John Huston a toujours considéré ce film comme un divertissement, une distraction, un film de vacances qu'il s'excusait presque d'avoir réalisé ; pour lui, c'était l'occasion de filmer une chasse au renard dans la campagne irlandaise, sport dont il était un fervent adepte. D'où le fait que ce film n'a pas toujours été pris au sérieux, c'est regrettable, parce que je le trouve au contraire amusant et subtil, beaucoup ne le considèrent pas comme un grand Huston, mais parfois des films soi-disant moyens peuvent s'avérer très plaisants, c'est le cas, j'aime bien ce film, il a je crois été finalement plus ou moins réhabilité.
Bâti sur un scénario-prétexte à suspense policier, le Dernier de la liste bénéficie d'un excellent gimmick commercial avec la présence de 4 stars invitées par Kirk Douglas (qui produit à moitié ce film), dans des rôles courts, extraordinairement maquillés par Bud Westmore, as célèbre de sa profession à Hollywood, à tel point qu'ils sont méconnaissables. Ce n'est qu'après l'apparition du mot "fin" qu'ils retirent un à un leurs maquillages devant la caméra. Il s'agit de Tony Curtis (avec qui Douglas avait tourné dans les Vikings et Spartacus), de son vieux pote Burt Lancaster, de Robert Mitchum (avec qui il tournera aussi), et de Frank Sinatra. L'idée fut légitimée par le fait que l'anti-héros de cette histoire incarné par Douglas, utilise toutes sortes de déguisements pour commettre des méfaits. Bud Westmore joue donc un rôle déterminant dans ce film par ses maquillages non seulement pour les 4 guest-stars invitées par Kirk, mais aussi pour les "tronches" de ce dernier qui personnifie des personnages étranges, aux traits figés, presque inhumains, donnant ainsi une petite dimension de fantastique indicible, effet renforcé par la musique morbide de Jerry Goldsmith.

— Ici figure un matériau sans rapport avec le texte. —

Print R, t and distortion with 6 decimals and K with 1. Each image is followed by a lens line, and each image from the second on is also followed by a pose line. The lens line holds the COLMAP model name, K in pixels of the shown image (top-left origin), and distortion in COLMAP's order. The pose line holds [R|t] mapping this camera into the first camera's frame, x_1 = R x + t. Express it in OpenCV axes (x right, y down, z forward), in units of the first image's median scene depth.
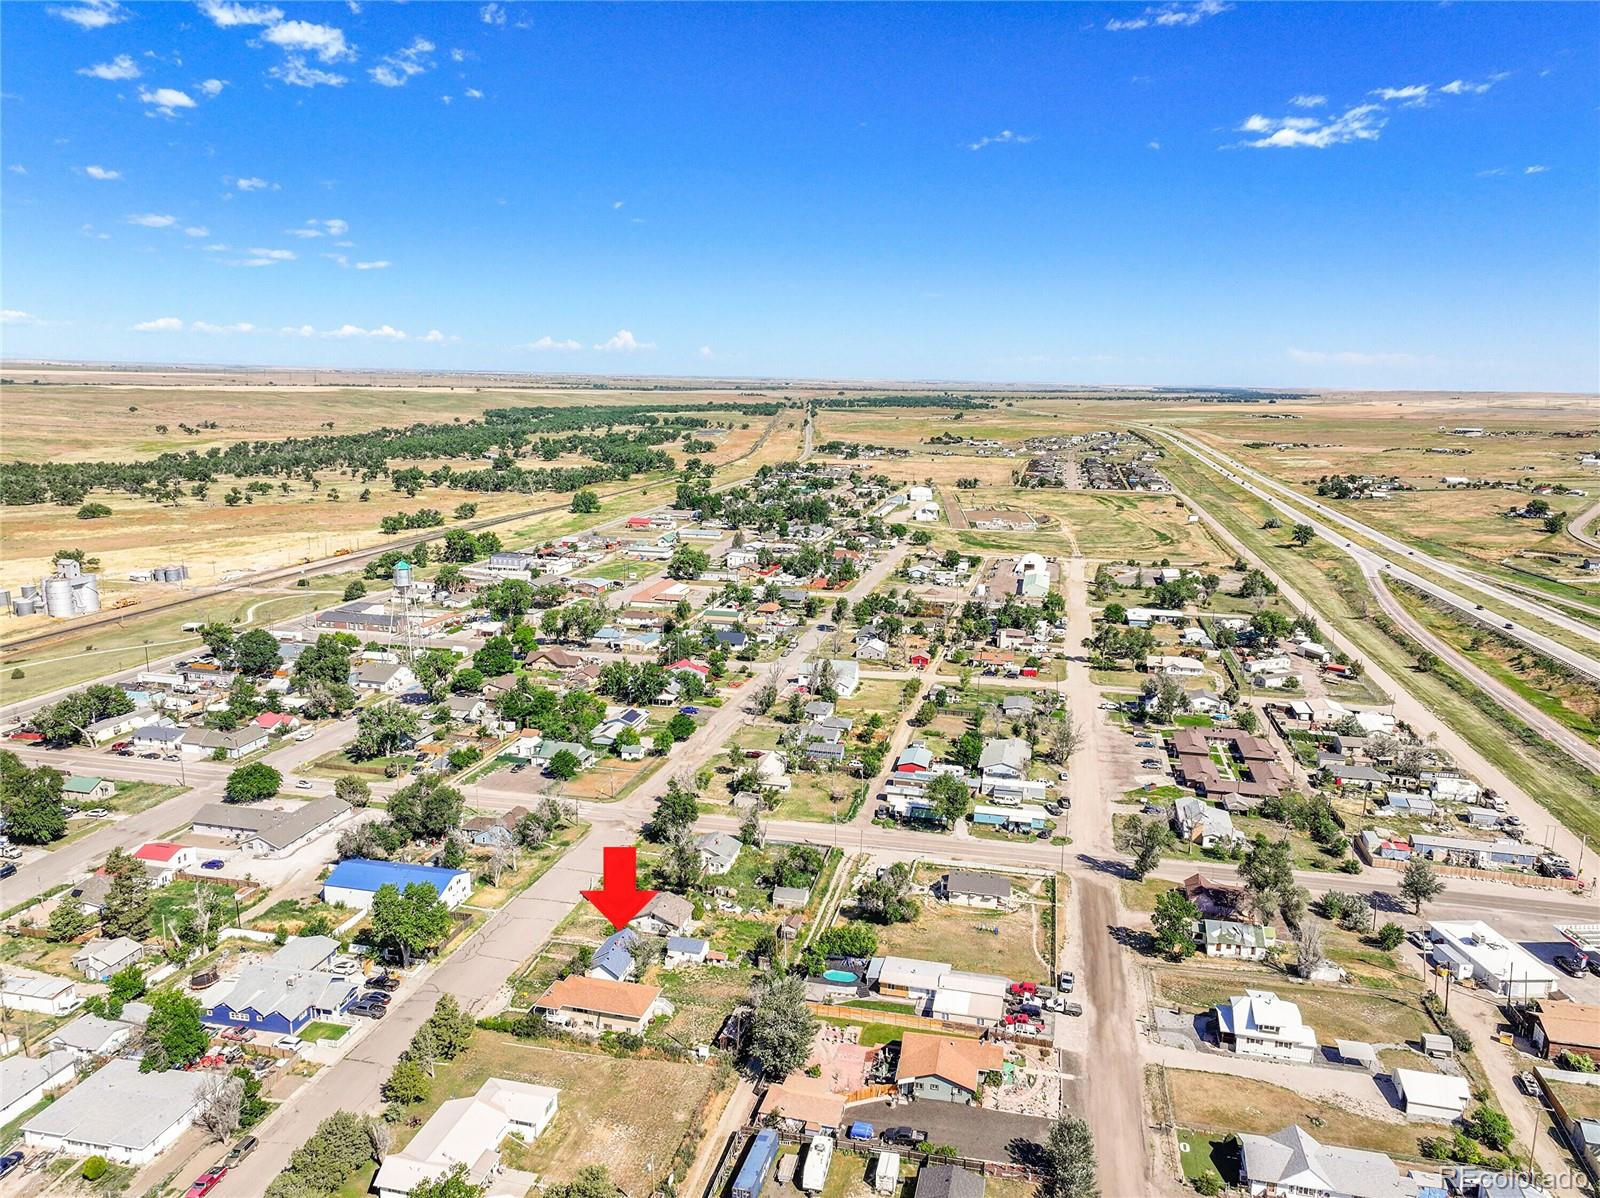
lens RADIAL K [[1118.9, 0, 799.9], [0, 1118.9, 599.3], [0, 0, 1]] dist [0.001339, 0.012667]
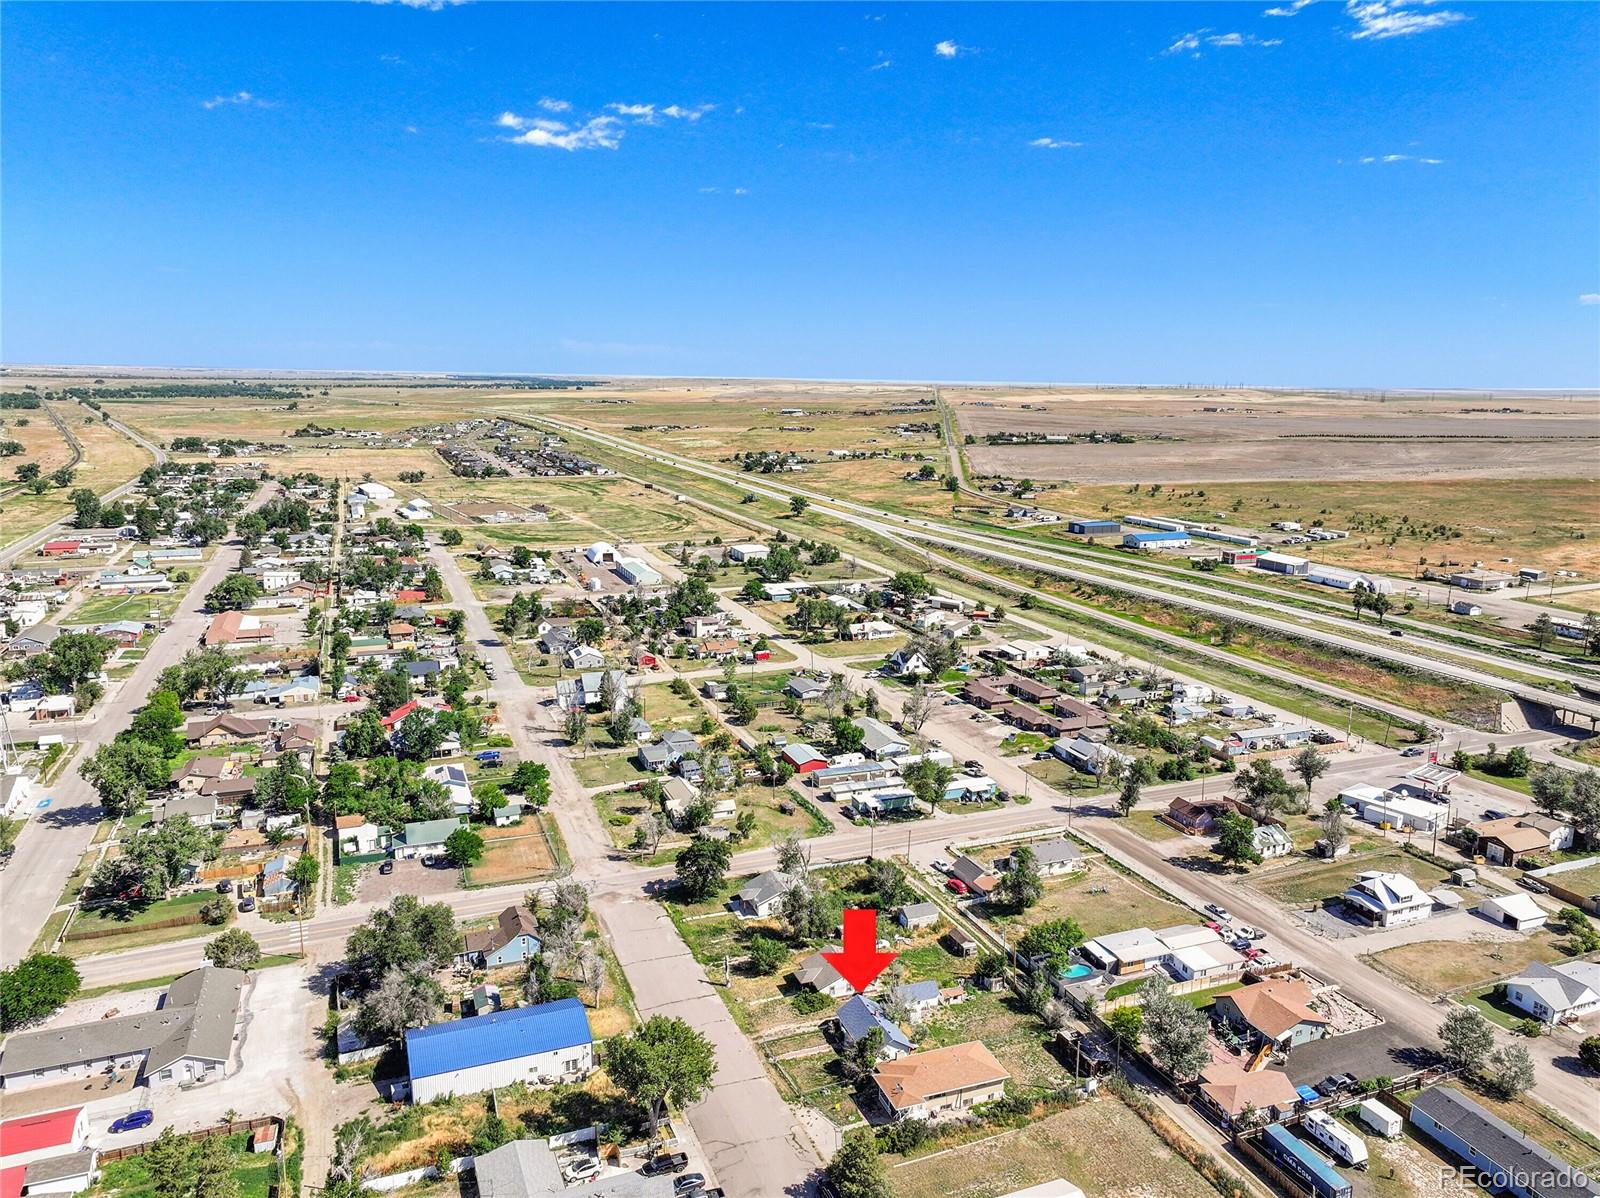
lens RADIAL K [[1118.9, 0, 801.4], [0, 1118.9, 600.7], [0, 0, 1]] dist [0.001339, 0.012667]
pose [[0.819905, -0.114339, 0.560965, -0.349478], [0.107796, 0.993160, 0.044877, -0.026875], [-0.562259, 0.023675, 0.826622, 0.169777]]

Nul doute que Kirk a dû prendre beaucoup de plaisir à incarner ces différents personnages, et ici, contrairement aux trames policières classiques, l'important n'est pas de connaître le véritable assassin, puisqu'il révèle son identité dès le début en se démaquillant devant sa glace, face caméra. La véritable question est de savoir qui joue quoi ? C'est une sorte de jeu fait de faux-semblants qui place le spectateur en témoin privilégié, Huston se joue des règles habituelles car ça débouche sur un leurre qui survient durant la scène de chasse en Irlande, après nous avoir entraîné sur quantité de fausses pistes qui aboutissent à une sorte d'interrogation canulardesque.
Le reste du casting est quand même très correct puisqu'on y trouve outre les stars citées et l'ami Kirk, George C. Scott, Dana Wynter, Herbert Marshall, Marcel Dalio, et Huston qui a donné un rôle à son fils Walter Anthony, s'est ménagé une apparition et un court dialogue dans le rôle d'un cavalier. C'est donc pas si mal pour un film qui avait à sa sortie décontenancé le public, en tout cas moi, je le considère comme un petit plaisir cinéphilique.